Another point is that when we have patients with HER2-postive breast cancer that if have their disease under control, but have some progression in their CNS metastases, oftentimes we will think about giving local therapy. Then we would continue the systemic therapy they were given. That was 1 thing that was looked at in the HER2CLIMB trial in the subgroup of patients who were in the tucatinib arm, and as a result, the patients in the tucatinib arm did better than those in the placebo arm.
The other thing about this agent that is impacting our care in real life is the discussion with neuro-oncology as well as with radiation oncology because there may be patients that we can think about sparing radiation and have them go on tucatinib. Then, we can eventually do radiotherapy. This particularly refers to patients who may need whole-brain radiation. If we have patients with CNS control, it’s nice to have an active agent that we can consider besides local therapy.
TARGETED ONCOLOGY: How has the role of radiotherapy and surgery been impacted by targeted therapies?
Kalinsky: I think that there still is a role for targeted intervention, and I think this is evolving.
For those patients who have small lesions that are amenable to either surgery or radiotherapy, then it does make sense to give them targeted therapy. We do see with tucatinib that it may be possible to delay giving local therapy. The patients for whom this has the most potential to be practice-changing is patients who may require whole-brain radiotherapy. We see term cognitive and even short-term cognitive adverse events with whole-brain radiotherapy. If there is a small molecule that can delay progression in the CNS, then we could think about delaying whole-brain radiotherapy. So, there's still a role, but it just may change the sequencing in terms of thinking about that.

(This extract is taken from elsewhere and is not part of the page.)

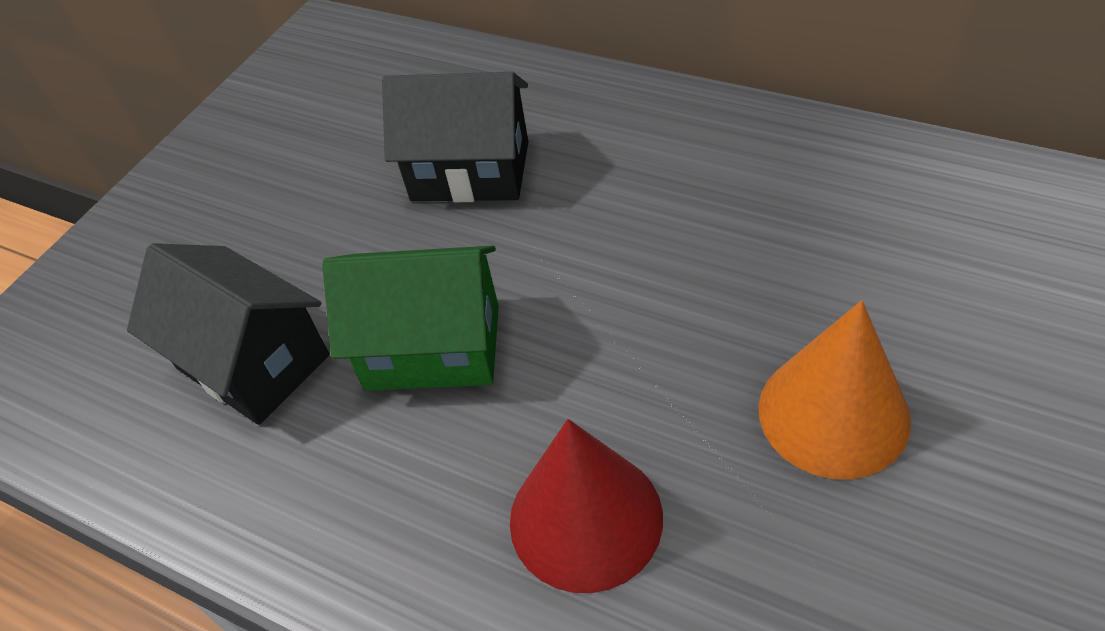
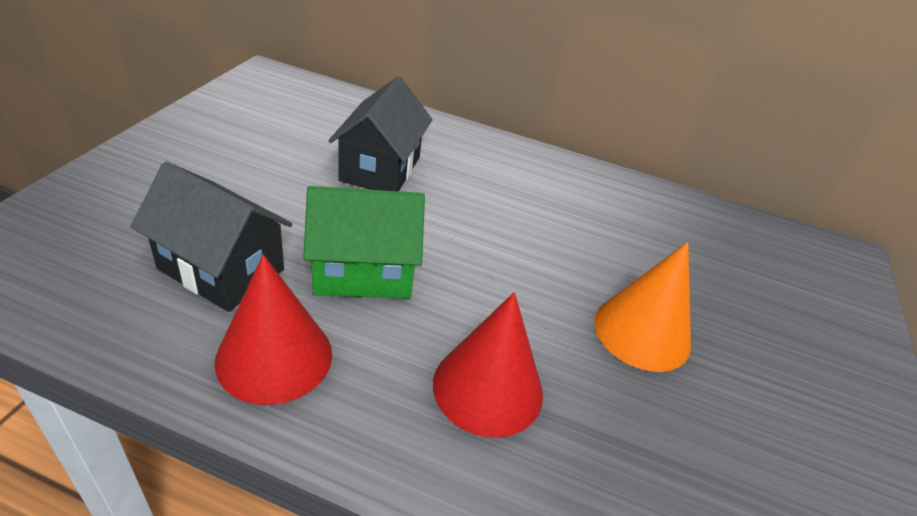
camera: 20 degrees left, 10 degrees down
black house [382,72,528,202] -> black house turned 75 degrees counterclockwise [328,77,432,191]
none -> red cone [215,254,332,405]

TARGETED ONCOLOGY: Based on your experience at the meeting, how important is it to have medical conferences that focus on brain metastases?

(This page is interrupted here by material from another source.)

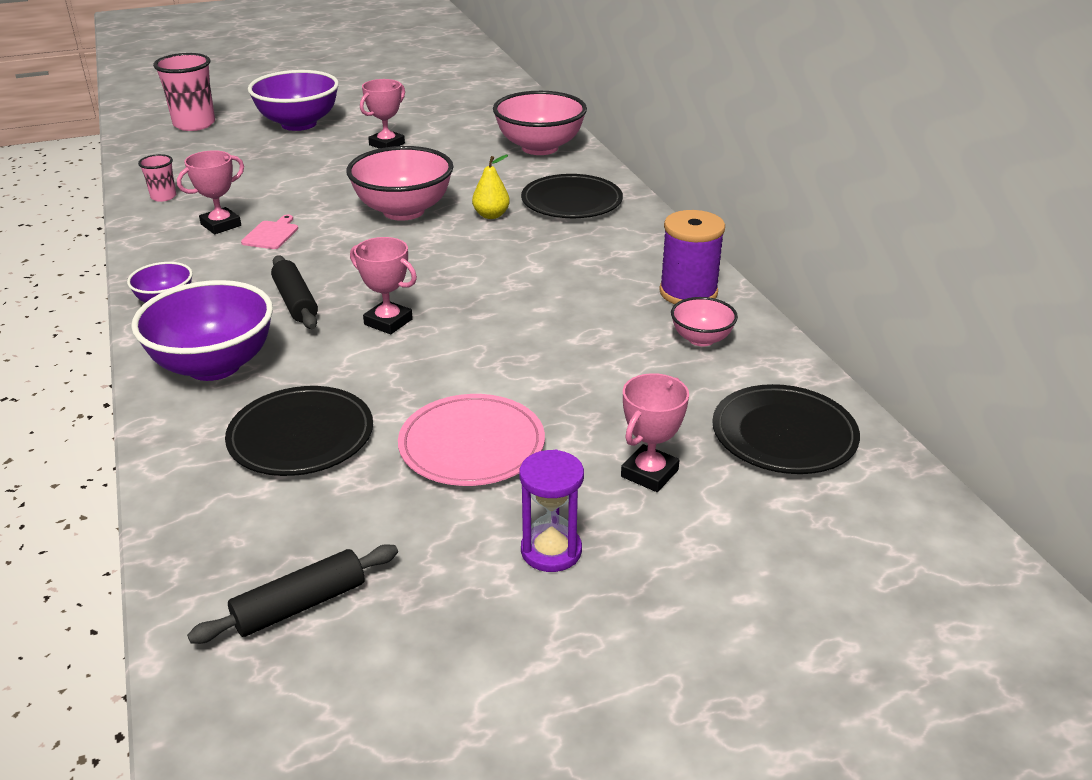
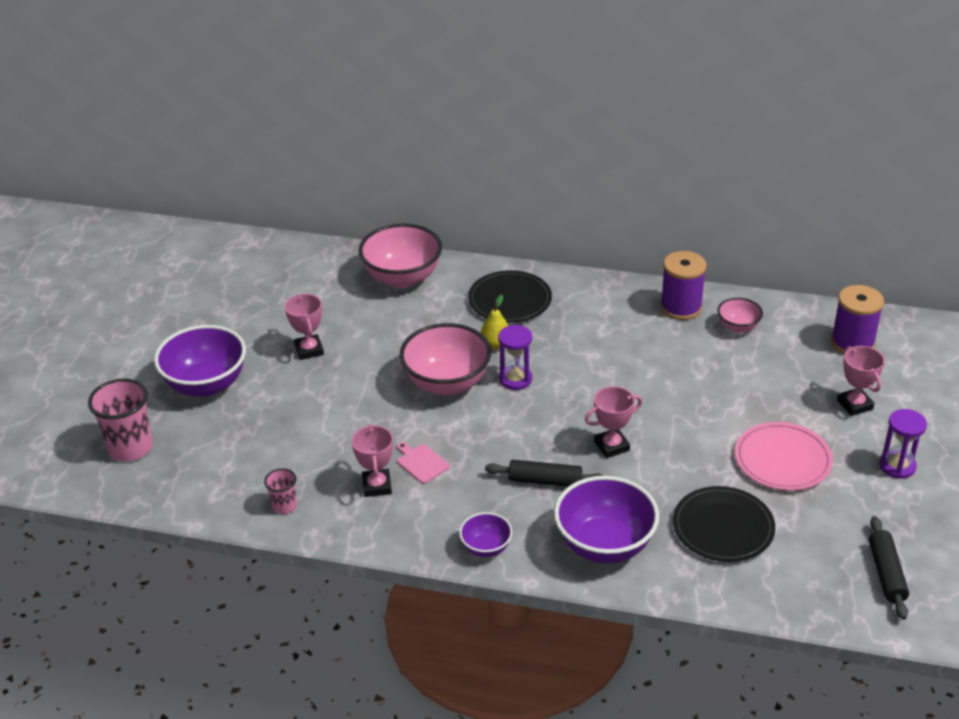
camera: 55 degrees left, 5 degrees up
black plate [712,384,860,474] -> purple spool [831,285,884,354]
none -> purple hourglass [498,325,532,390]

Kalinsky: In breast cancer, where we see that a lot of patients get into trouble when they develop brain metastases, particularly in triple-negative disease and HER2-positive disease. I think that we're increasingly aware of the importance of having agents that can have some clinical impact in the CNS. Having isolated conferences various disciplines like medical oncology, radiation oncology, and others get together and think about how to report the data that we have and then improve on these paradigms is important. This does reflect real life where on a weekly basis I'm emailing with those kind of specialists to think about how to treat our patients. At my institution, we also have oncology tumor boards regularly with these types of specialists.
Highlighting the kind of synergy and collaboration that happens between these specialists in a conference setting makes a lot of sense.

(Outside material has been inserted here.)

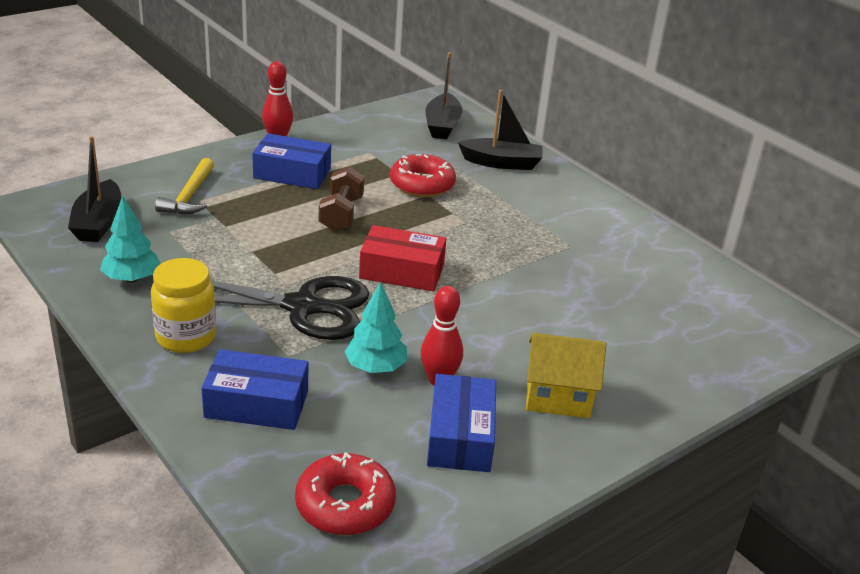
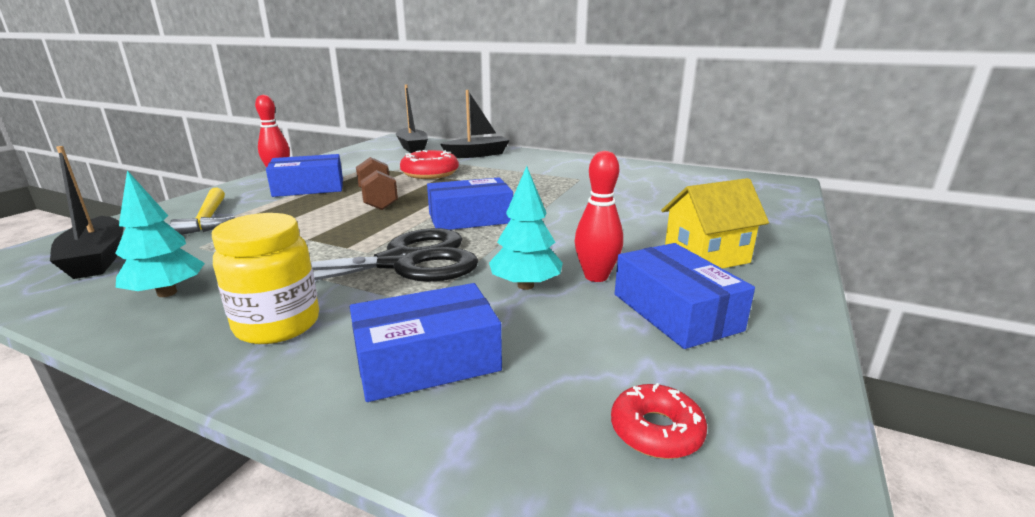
camera: 25 degrees left, 10 degrees down
red donut [295,452,396,535] -> red donut [611,383,707,459], size x0.60
red box [359,225,446,291] -> blue box [427,177,513,230]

TARGETED ONCOLOGY: What research do you have ongoing in the realm of breast cancer with brain metastases?
Kalinsky: I am involved in a study that was reported at this year’s American Society of Clinical Oncology Annual Meeting, and we’re hoping to submit it as a manuscript. It was a study in which we looked cerebrospinal fluid One of the issues that we identified was that doing standard pathologic assessments that patient's may require a number of tests. What we were doing was asking the question of whether we could use this microfluidic device to determine the presence or absence of leptomeningeal disease and whether or not it was better than what we usually use. We did see small number of patients with some concordance and identification that we might not have seen with normal evaluation. We plan to report on this further in the future.